Tranquility – even in the midst of a fast-paced, hard-charging academic environment – is perpetually available at Stony Brook’s Charles B. Wang Center, where a Zen rock garden invites peaceful contemplation.
When the Wang Center opened its doors in 2002, its functional purpose was clear — housing a state-of-the-art theater, gallery, lecture hall, chapel and dining hall, it served a wide range of the academic and social needs of Stony Brook’s student population.
But philanthropist Charles Wang had another goal in mind when he made what was at the time the largest single private gift to the SUNY system. He wanted the new building to reflect the traditions of Asian design in an effort to not only make the school’s sizable Asian population feel more comfortable, but to provide a welcoming educational environment that would bring together all cultures.
To that end, the Charles B. Wang Center features a 100-foot octagonal pagoda, a structure that is traditionally associated with Chinese temples. Architect P.H. Tuan further captured Mr. Wang’s ideals, unifying the elements of interior space, the outdoors and the sky, and deploying vast expanses of glass to frame traditional Asian gardens and bridges.

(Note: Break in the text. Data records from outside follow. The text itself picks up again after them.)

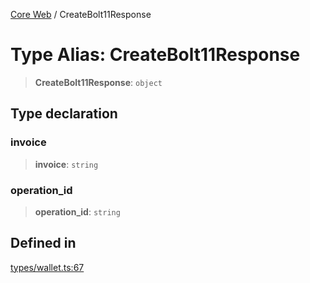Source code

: [Core Web](../globals.md) / CreateBolt11Response

# Type Alias: CreateBolt11Response

> **CreateBolt11Response**: `object`

## Type declaration

### invoice

> **invoice**: `string`

### operation_id

> **operation_id**: `string`

## Defined in

[types/wallet.ts:67](https://github.com/fedimint/fedimint-web-sdk/blob/451b02527305a23fec3a269d39bde9a3ec377df2/packages/core-web/src/types/wallet.ts#L67)
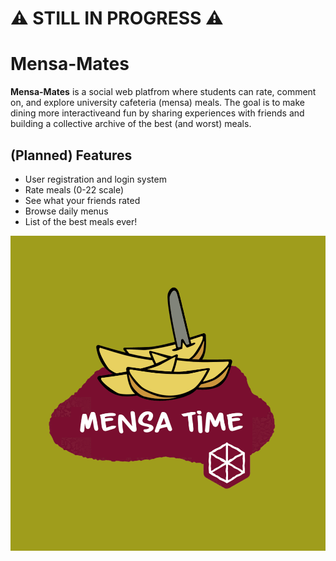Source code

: # ⚠️ STILL IN PROGRESS ⚠️
# Mensa-Mates

**Mensa-Mates** is a social web platfrom where students can rate, comment on, and explore university cafeteria (mensa) meals.
The goal is to make dining more interactiveand fun by sharing experiences with friends and building a collective archive of the best (and worst) meals.

## (Planned) Features
- User registration and login system
- Rate meals (0-22 scale)
- See what your friends rated
- Browse daily menus
- List of the best meals ever!

![MensaMates Demo](media/image.gif)
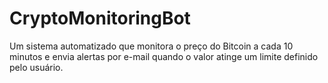 # CryptoMonitoringBot
Um sistema automatizado que monitora o preço do Bitcoin a cada 10 minutos e envia alertas por e-mail quando o valor atinge um limite definido pelo usuário.
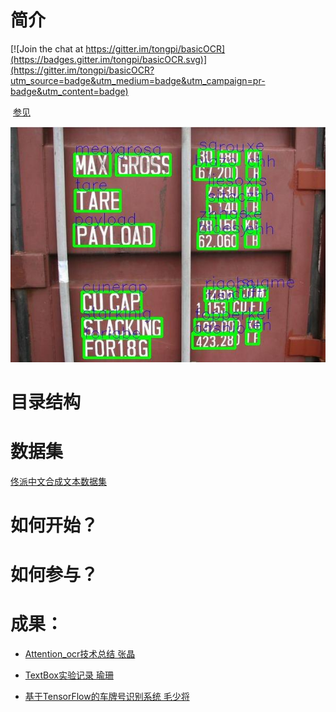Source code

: # 简介

[![Join the chat at https://gitter.im/tongpi/basicOCR](https://badges.gitter.im/tongpi/basicOCR.svg)](https://gitter.im/tongpi/basicOCR?utm_source=badge&utm_medium=badge&utm_campaign=pr-badge&utm_content=badge)

  [参见]( https://tongpi.github.io/basicOCR/)
  
![](docs/images/1.jpg)
# 目录结构
# 数据集
  [佟派中文合成文本数据集](https://tongpi.github.io/synthtext100kCH/)
# 如何开始？
# 如何参与？

# 成果：

- [Attention_ocr技术总结 张晶](docs/zhangj/attention_ocr_da03.md)
  
- [TextBox实验记录 瑜珊](docs/yushan/textbox.md)
  
- [基于TensorFlow的车牌号识别系统 毛少将](docs/maoshaojiang/基于TensorFlow的车牌号识别系统.md)



 
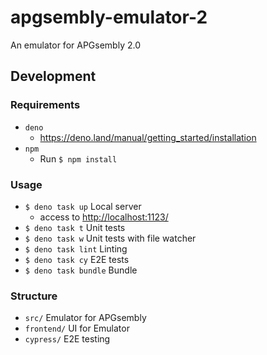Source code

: # apgsembly-emulator-2

An emulator for APGsembly 2.0

## Development

### Requirements

- `deno`
  - https://deno.land/manual/getting_started/installation
- `npm`
  - Run `$ npm install`

### Usage

- `$ deno task up` Local server
  - access to [http://localhost:1123/](http://localhost:1123/)
- `$ deno task t` Unit tests
- `$ deno task w` Unit tests with file watcher
- `$ deno task lint` Linting
- `$ deno task cy` E2E tests
- `$ deno task bundle` Bundle

### Structure

- `src/` Emulator for APGsembly
- `frontend/` UI for Emulator
- `cypress/` E2E testing
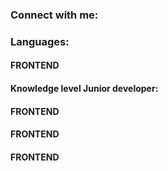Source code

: 

<h3 align="left">Connect with me:</h3>
<p align="left">
</p>

<h3 align="left">Languages:</h3>
<h4 align="left">FRONTEND</h4>
<h4 align="left">Knowledge level Junior developer:</h4>

<h4 align="left">FRONTEND</h4>
<h4 align="left">FRONTEND</h4>
<h4 align="left">FRONTEND</h4>


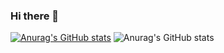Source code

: ### Hi there 👋


[![Anurag's GitHub stats](https://github-readme-stats.vercel.app/api?username=myamusashi)](https://github.com/anuraghazra/github-readme-stats)
![Anurag's GitHub stats](https://github-readme-stats.vercel.app/api?username=myamusashi&hide=contribs,prs)

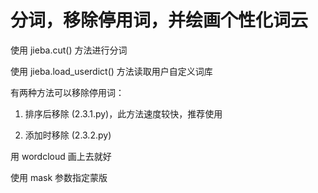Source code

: # 分词，移除停用词，并绘画个性化词云

使用 jieba.cut() 方法进行分词

使用 jieba.load_userdict() 方法读取用户自定义词库

有两种方法可以移除停用词：

1. 排序后移除 (2.3.1.py)，此方法速度较快，推荐使用

2. 添加时移除 (2.3.2.py)

用 wordcloud 画上去就好

使用 mask 参数指定蒙版


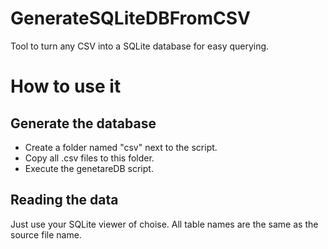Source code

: # GenerateSQLiteDBFromCSV
Tool to turn any CSV into a SQLite database for easy querying.

# How to use it
## Generate the database
- Create a folder named "csv" next to the script.
- Copy all .csv files to this folder.
- Execute the genetareDB script.

## Reading the data
Just use your SQLite viewer of choise.
All table names are the same as the source file name.
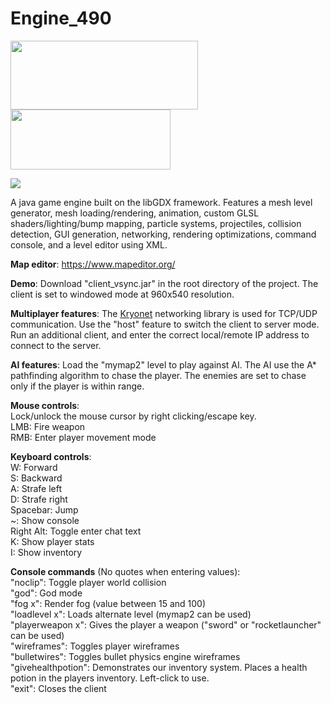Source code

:# Engine_490
<img src="https://images.pcgamingwiki.com/6/61/LibGDX_logo.png" align="left" height="110" width="300">
<img src="https://upload.wikimedia.org/wikipedia/commons/thumb/2/2e/Bullet_Physics_Logo.svg/1024px-Bullet_Physics_Logo.svg.png" height="96.25" width="256">
<br>
<p>
<img src="https://img.shields.io/github/license/john-dag/engine490">
</p>

A java game engine built on the libGDX framework. Features a mesh level generator, mesh loading/rendering, animation, custom GLSL shaders/lighting/bump mapping, particle systems, projectiles, collision detection, GUI generation, networking, rendering optimizations, command console, and a level editor using XML.

<b>Map editor</b>:
https://www.mapeditor.org/

<b>Demo</b>: Download "client_vsync.jar" in the root directory of the project. The client is set to windowed mode at 960x540 resolution. 

<b>Multiplayer features</b>:
The <a href="https://github.com/EsotericSoftware/kryonet">Kryonet</a> networking library is used for TCP/UDP communication. Use the "host" feature to switch the client to server mode. Run an additional client, and enter the correct local/remote IP address to connect to the server.

<b>AI features</b>:
Load the "mymap2" level to play against AI. The AI use the A* pathfinding algorithm to chase the player. The enemies are set to chase only if the player is within range.

<b>Mouse controls</b>:  
Lock/unlock the mouse cursor by right clicking/escape key.  
LMB: Fire weapon  
RMB: Enter player movement mode  
  
<b>Keyboard controls</b>:  
W: Forward  
S: Backward  
A: Strafe left  
D: Strafe right  
Spacebar: Jump  
~: Show console  
Right Alt: Toggle enter chat text  
K: Show player stats  
I: Show inventory  
  
<b>Console commands</b> (No quotes when entering values):  
"noclip": Toggle player world collision  
"god": God mode  
"fog x": Render fog (value between 15 and 100)  
"loadlevel x": Loads alternate level (mymap2 can be used)  
"playerweapon x": Gives the player a weapon ("sword" or "rocketlauncher" can be used)  
"wireframes": Toggles player wireframes  
"bulletwires": Toggles bullet physics engine wireframes  
"givehealthpotion": Demonstrates our inventory system. Places a health potion in the players inventory. Left-click to use.  
"exit": Closes the client
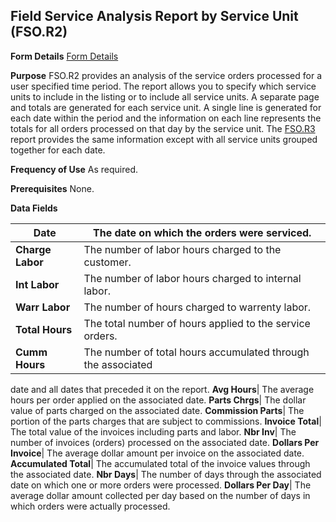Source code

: ## Field Service Analysis Report by Service Unit (FSO.R2)
<PageHeader />

**Form Details**
[Form Details](../FSO-R2-1/README.md)

**Purpose**
FSO.R2 provides an analysis of the service orders processed for a user
specified time period. The report allows you to specify which service units to
include in the listing or to include all service units. A separate page and
totals are generated for each service unit. A single line is generated for
each date within the period and the information on each line represents the
totals for all orders processed on that day by the service unit. The
[FSO.R3](../FSO-R3/README.md) report provides the same information except with all
service units grouped together for each date.

**Frequency of Use**
As required.

**Prerequisites**
None.

**Data Fields**

| **Date**         | The date on which the orders were serviced.                  |
| ---------------- | ------------------------------------------------------------ |
| **Charge Labor** | The number of labor hours charged to the customer.           |
| **Int Labor**    | The number of labor hours charged to internal labor.         |
| **Warr Labor**   | The number of hours charged to warrenty labor.               |
| **Total Hours**  | The total number of hours applied to the service orders.     |
| **Cumm Hours**   | The number of total hours accumulated through the associated |
date and all dates that preceded it on the report.
**Avg Hours**|  The average hours per order applied on the associated date.
**Parts Chrgs**|  The dollar value of parts charged on the associated date.
**Commission Parts**|  The portion of the parts charges that are subject to
commissions.
**Invoice Total**|  The total value of the invoices including parts and labor.
**Nbr Inv**|  The number of invoices (orders) processed on the associated
date.
**Dollars Per Invoice**|  The average dollar amount per invoice on the
associated date.
**Accumulated Total**|  The accumulated total of the invoice values through
the associated date.
**Nbr Days**|  The number of days through the associated date on which one or
more orders were processed.
**Dollars Per Day**|  The average dollar amount collected per day based on the
number of days in which orders were actually processed.

<badge text= "Version 8.10.57 " vertical="middle" />

<PageFooter />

One of those featured gardens is the Zen rock garden on the west side of the building’s lower level.
The Japanese rock garden or “dry landscape” garden, often called a Zen garden, is designed to create a miniature stylized landscape through carefully composed arrangements of rocks, water features, moss, and gravel or sand that is raked to represent ripples in water.
Zen gardens are usually small, surrounded by a wall, and meant to be experienced while seated from a single viewpoint outside the garden. Classic Zen gardens were intended to imitate the “essence” of nature, not its actual appearance, and to inspire meditation and reflection about the meaning of life.
Japanese gardens are rich with symbolism, and they are usually created with certain meanings in mind. The Wang Center’s Zen garden, created by local artists Gerard Senese and his wife Hiroko Uraga-Senese in 2017, features symbols of Buddhist paradises with a tortoise islet and a crane islet. Made with rocks, the tortoise symbolizes prosperity while the crane symbolizes health and good luck.
“The Japanese rock garden, in its Chinese-origin, embraced the Taoist belief in the ‘Island of the Happy Immortals’ (Horai Island), which has been a dominant theme in landscape gardening since ancient days,” explained Senese.
The raised center bed of the Wang Center’s garden, he said, represents Horai Jima, with the treasure trip of the Happy Immortals travelling to it on one side, and the Tortoise and Crane on the other. Kame-jima (tortoise island) and Tsuru-jima (crane island) represent Buddhist paradises, the tortoise represents 1,000 years of prosperity & the crane represents 1,000 years of health & good luck.
“These concepts transcend nationalities and cross over to all the Asian cultures, so I thought that design would be appropriate for this venue,” said Senese. “I wanted the students and others who visit the garden to be able to recognize both the crane and the tortoise, so I didn’t make them too abstract. The hope is that recognizing them might inspire more interest in the overall design.”
One final design touch helped ensure that Senese accomplished Mr. Wang’s dream of presenting a unified representation of Asian design and tradition.
“I tied all three raised beds together to symbolize the connected cultures of China, Korea and Japan,” said Senese. “China is the middle bed because it is often referred to as ‘The Middle Kingdom.’”
“Even though it is a much simpler and smaller version of the Japanese garden, it still lets our audience create their own calm, Zen moment whenever they need it,” said Jinyoung Jin, director of cultural programs at the Wang Center. “I look forward to incorporating intimate cultural programs such as Japanese poem haiku workshops and bamboo flute performances in the garden.”
Zen rock gardens date back to at least the 12th century, when Zen Buddhism was introduced into Japan. The gardens of the early Zen temples in Japan resembled Chinese gardens of the time, with lakes and islands. But in the 14th and 15th centuries, a new kind of garden appeared at the Zen temples, these expressly designed to stimulate meditation. Stone, which was common in China, became popular in Japan, and were used to create hypnotic “petrified” landscapes which seemed suspended in time.
Yet for all its outward beauty, perhaps the best view the Zen rock garden offers Wang Center visitors is an introspective one.